IRENA Director-General Adnan Z. Amin suggests that “renewables are directly supporting broader socio-economic objectives, with employment creation increasingly recognised as a central component of the global energy transition. As the scales continue to tip in favour of renewables, we expect that the number of people working in the renewables sector could reach 24 million by 2030, more than offsetting fossil-fuel job losses and becoming a major economic driver around the world.”
Since 2016 solar energy has been leading the way in renewable employment with 3.1 million jobs, mainly in China, the United States and India. In the US, jobs in solar increased 17 times faster than the overall economy, growing 24.5% from the previous year.
Erik Solheim, the head of UN Environment, argues that as well as the increased availability of jobs, renewables will deliver “better quality jobs and better-paid jobs.”
Investment in renewables will continue to grow
Last year was the eighth in a row that global investment in renewables exceeded $200 billion; with a large majority of these investments being attributed to the ever-falling price of solar energy.
China is currently leading the way in renewable energy investment, contributing 45% of the total global investment last year. The solar boom in China, in particular, was extraordinary in 2017 with some 53GW installed (more than the whole world market as recently as 2014), and solar investment of $86.5 billion, up 58%.
“The extraordinary surge in solar investment shows how the global energy map is changing and, more importantly, what the economic benefits are of such a shift” Erik Solheim.
Whilst China and other developing nations are continuing to invest heavily in renewables, a trend in more developed countries has shown that investments are beginning to slow down. This has been particularly prominent in areas such as the UK, Germany and Japan.

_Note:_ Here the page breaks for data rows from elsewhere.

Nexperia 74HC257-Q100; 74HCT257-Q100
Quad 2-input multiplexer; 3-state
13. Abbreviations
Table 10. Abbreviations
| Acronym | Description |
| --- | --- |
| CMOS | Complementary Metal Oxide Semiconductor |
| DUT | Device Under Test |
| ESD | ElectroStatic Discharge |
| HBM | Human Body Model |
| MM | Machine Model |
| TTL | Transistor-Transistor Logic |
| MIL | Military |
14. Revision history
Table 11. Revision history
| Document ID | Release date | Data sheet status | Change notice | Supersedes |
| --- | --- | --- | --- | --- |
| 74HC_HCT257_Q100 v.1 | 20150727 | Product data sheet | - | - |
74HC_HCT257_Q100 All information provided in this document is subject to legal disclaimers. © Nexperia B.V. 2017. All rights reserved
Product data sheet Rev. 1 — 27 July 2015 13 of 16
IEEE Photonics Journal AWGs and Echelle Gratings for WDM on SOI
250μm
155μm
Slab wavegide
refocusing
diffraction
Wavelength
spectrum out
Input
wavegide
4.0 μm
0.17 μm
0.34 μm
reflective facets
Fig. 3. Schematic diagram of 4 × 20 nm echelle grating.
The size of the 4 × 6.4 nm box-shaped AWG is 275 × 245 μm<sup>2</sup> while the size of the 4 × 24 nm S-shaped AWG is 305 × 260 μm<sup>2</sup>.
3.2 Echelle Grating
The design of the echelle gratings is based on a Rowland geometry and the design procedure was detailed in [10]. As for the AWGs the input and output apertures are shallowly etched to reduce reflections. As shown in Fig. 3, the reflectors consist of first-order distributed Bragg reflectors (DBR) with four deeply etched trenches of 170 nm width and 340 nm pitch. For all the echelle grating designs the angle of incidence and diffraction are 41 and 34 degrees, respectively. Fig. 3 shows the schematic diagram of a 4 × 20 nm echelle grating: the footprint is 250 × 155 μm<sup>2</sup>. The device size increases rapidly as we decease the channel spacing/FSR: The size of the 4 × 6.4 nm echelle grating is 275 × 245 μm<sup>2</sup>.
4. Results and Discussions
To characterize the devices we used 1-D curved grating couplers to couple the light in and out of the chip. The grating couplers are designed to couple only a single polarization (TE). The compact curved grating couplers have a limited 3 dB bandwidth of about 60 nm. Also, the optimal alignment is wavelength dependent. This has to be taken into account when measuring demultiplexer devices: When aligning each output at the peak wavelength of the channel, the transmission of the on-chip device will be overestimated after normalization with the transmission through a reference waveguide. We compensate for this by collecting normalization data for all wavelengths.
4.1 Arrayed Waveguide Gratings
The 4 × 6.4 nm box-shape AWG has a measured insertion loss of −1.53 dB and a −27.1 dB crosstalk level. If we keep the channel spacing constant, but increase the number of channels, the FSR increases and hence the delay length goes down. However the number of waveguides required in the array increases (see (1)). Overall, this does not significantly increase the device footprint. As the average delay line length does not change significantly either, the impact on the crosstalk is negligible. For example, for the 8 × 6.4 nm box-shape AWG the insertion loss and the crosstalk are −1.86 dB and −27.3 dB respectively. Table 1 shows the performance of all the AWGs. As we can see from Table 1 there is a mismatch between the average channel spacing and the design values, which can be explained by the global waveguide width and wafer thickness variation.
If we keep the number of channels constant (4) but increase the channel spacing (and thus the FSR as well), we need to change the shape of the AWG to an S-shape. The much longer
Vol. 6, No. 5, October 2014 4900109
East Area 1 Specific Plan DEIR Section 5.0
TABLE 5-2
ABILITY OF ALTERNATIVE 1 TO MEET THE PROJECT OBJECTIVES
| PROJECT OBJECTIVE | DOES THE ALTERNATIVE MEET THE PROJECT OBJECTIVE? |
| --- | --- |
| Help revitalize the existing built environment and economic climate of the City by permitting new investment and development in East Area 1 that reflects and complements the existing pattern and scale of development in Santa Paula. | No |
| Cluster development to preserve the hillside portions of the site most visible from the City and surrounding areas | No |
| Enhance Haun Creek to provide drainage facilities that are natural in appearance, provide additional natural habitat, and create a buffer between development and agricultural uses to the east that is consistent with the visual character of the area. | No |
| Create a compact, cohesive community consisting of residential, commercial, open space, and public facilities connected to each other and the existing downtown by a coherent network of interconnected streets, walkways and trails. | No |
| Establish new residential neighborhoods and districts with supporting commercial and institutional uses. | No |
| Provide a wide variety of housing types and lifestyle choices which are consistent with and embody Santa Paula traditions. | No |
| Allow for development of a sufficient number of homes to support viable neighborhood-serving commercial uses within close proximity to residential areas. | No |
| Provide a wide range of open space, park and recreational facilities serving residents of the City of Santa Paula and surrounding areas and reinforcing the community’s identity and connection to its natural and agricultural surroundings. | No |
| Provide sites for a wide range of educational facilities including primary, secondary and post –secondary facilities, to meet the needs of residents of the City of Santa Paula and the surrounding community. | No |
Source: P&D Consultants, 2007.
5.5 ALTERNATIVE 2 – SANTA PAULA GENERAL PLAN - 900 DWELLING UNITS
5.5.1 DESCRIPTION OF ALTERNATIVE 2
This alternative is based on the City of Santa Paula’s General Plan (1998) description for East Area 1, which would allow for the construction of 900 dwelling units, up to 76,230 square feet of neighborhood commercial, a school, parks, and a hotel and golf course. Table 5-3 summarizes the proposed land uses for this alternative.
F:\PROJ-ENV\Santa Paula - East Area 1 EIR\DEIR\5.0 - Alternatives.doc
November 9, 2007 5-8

The price of solar will continue to drop
The low cost of solar is a major driving factor in it’s increased adoption and means the average payback period of a system is only around four years.
The global weighted average levelised cost of electricity (LCOE) of utility-scale solar PV has seen a 73% decrease since 2010, falling to USD 0.10/kWh for new projects commissioned in 2017.
As developing countries such as China and India continue to intensify their renewable energy efforts and become more mainstream, prices are likely to be driven down further due to increased competition, technological advancements and the availability of experienced project developers.
The solar boom is here to stay
Solar power has seen a global boom over recent years, rising to prominence in 2017, as the world installed 98GW of new solar power projects. This massive increase in solar use far outweighed the net additions of coal, gas and nuclear plants put together last year.
Alongside the falling price of solar and the increased level of awareness for environmental issues, the rising cost of electricity has been a large contributor to this boom.
Nobuo Tanaka, Executive Director of the International Energy Agency (IEA) made a statement suggesting that “the era of cheap oil is over.” Most new oil fields are now offshore or smaller than past years, making it harder to extract the oil and meet the rising global demand.
Whilst “oil resources might be plentiful…there can be no guarantee that they will be exploited quickly enough to meet the level of demand,” the IEA report said.
As the world prepares for the price of electricity to soar, solar energy will be the answer for many individuals and businesses to keep running costs down and minimise their carbon footprint.